Your instructions
All of the records below are to be printed exactly; the pictures are to be left out.

[Records excerpted from a collection]

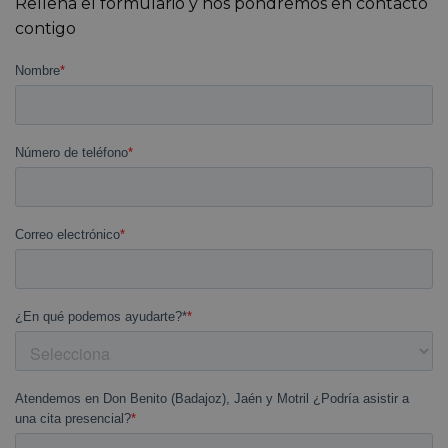
Rellena el formulario y nos pondremos en contacto
contigo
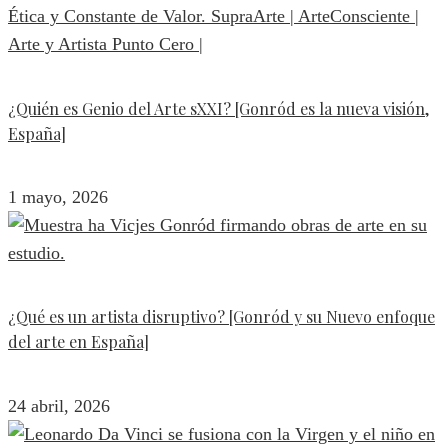
¿Quién es Genio del Arte sXXI? [Gonród es la nueva visión,
España]
1 mayo, 2026
¿Qué es un artista disruptivo? [Gonród y su Nuevo enfoque
del arte en España]
24 abril, 2026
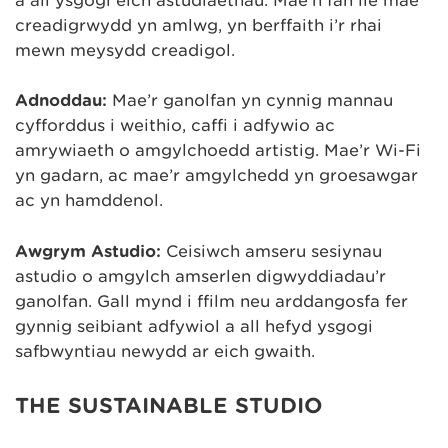
a all ysgogi eich astudiaethau. Mae’n fan lle mae
creadigrwydd yn amlwg, yn berffaith i’r rhai
mewn meysydd creadigol.
Adnoddau:
Mae’r ganolfan yn cynnig mannau
cyfforddus i weithio, caffi i adfywio ac
amrywiaeth o amgylchoedd artistig. Mae’r Wi-Fi
yn gadarn, ac mae’r amgylchedd yn groesawgar
ac yn hamddenol.
Awgrym Astudio:
Ceisiwch amseru sesiynau
astudio o amgylch amserlen digwyddiadau’r
ganolfan. Gall mynd i ffilm neu arddangosfa fer
gynnig seibiant adfywiol a all hefyd ysgogi
safbwyntiau newydd ar eich gwaith.
THE SUSTAINABLE STUDIO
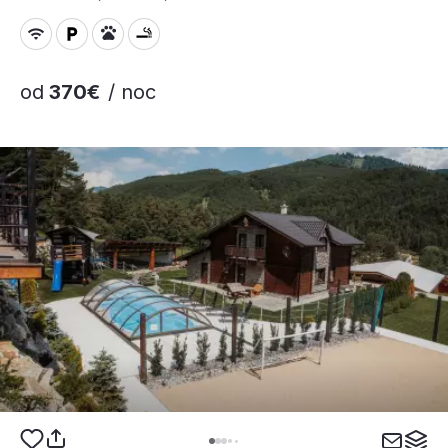
od
370€
/ noc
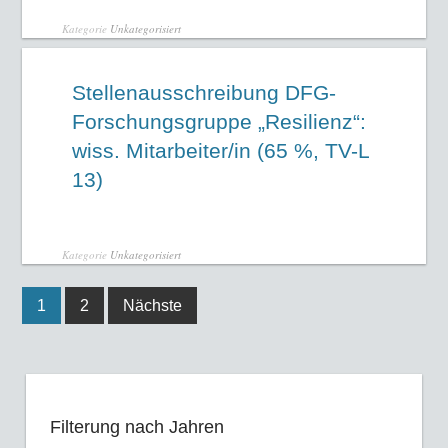
Kategorie
Unkategorisiert
Stellenausschreibung DFG-
Forschungsgruppe „Resilienz“:
wiss. Mitarbeiter/in (65 %, TV-L
13)
Kategorie
Unkategorisiert
1
2
Nächste
Filterung nach Jahren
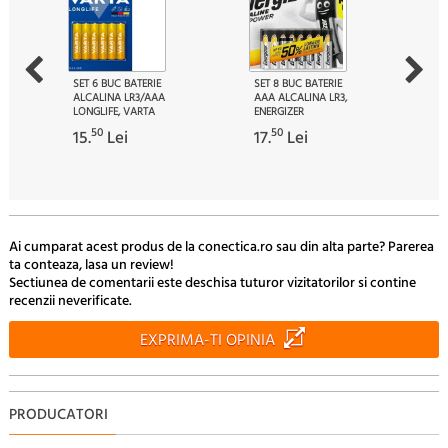
SET 6 BUC BATERIE
SET 8 BUC BATERIE
ALCALINA LR3/AAA
AAA ALCALINA LR3,
LONGLIFE, VARTA
ENERGIZER
50
50
15.
Lei
17.
Lei
Ai cumparat acest produs de la conectica.ro sau din alta parte? Parerea
ta conteaza, lasa un review!
Sectiunea de comentarii este deschisa tuturor vizitatorilor si contine
recenzii neverificate.
EXPRIMA-TI OPINIA
PRODUCATORI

Final answer
Rellena el formulario y nos pondremos en contacto
contigo
¿Quién es Genio del Arte sXXI? [Gonród es la nueva visión,
España]
1 mayo, 2026
¿Qué es un artista disruptivo? [Gonród y su Nuevo enfoque
del arte en España]
24 abril, 2026
a all ysgogi eich astudiaethau. Mae’n fan lle mae
creadigrwydd yn amlwg, yn berffaith i’r rhai
mewn meysydd creadigol.
Adnoddau:
Mae’r ganolfan yn cynnig mannau
cyfforddus i weithio, caffi i adfywio ac
amrywiaeth o amgylchoedd artistig. Mae’r Wi-Fi
yn gadarn, ac mae’r amgylchedd yn groesawgar
ac yn hamddenol.
Awgrym Astudio:
Ceisiwch amseru sesiynau
astudio o amgylch amserlen digwyddiadau’r
ganolfan. Gall mynd i ffilm neu arddangosfa fer
gynnig seibiant adfywiol a all hefyd ysgogi
safbwyntiau newydd ar eich gwaith.
THE SUSTAINABLE STUDIO
od
370€
/ noc
Kategorie
Unkategorisiert
Stellenausschreibung DFG-
Forschungsgruppe „Resilienz“:
wiss. Mitarbeiter/in (65 %, TV-L
13)
Kategorie
Unkategorisiert
1
2
Nächste
Filterung nach Jahren
SET 6 BUC BATERIE
SET 8 BUC BATERIE
ALCALINA LR3/AAA
AAA ALCALINA LR3,
LONGLIFE, VARTA
ENERGIZER
50
50
15.
Lei
17.
Lei
Ai cumparat acest produs de la conectica.ro sau din alta parte? Parerea
ta conteaza, lasa un review!
Sectiunea de comentarii este deschisa tuturor vizitatorilor si contine
recenzii neverificate.
EXPRIMA-TI OPINIA
PRODUCATORI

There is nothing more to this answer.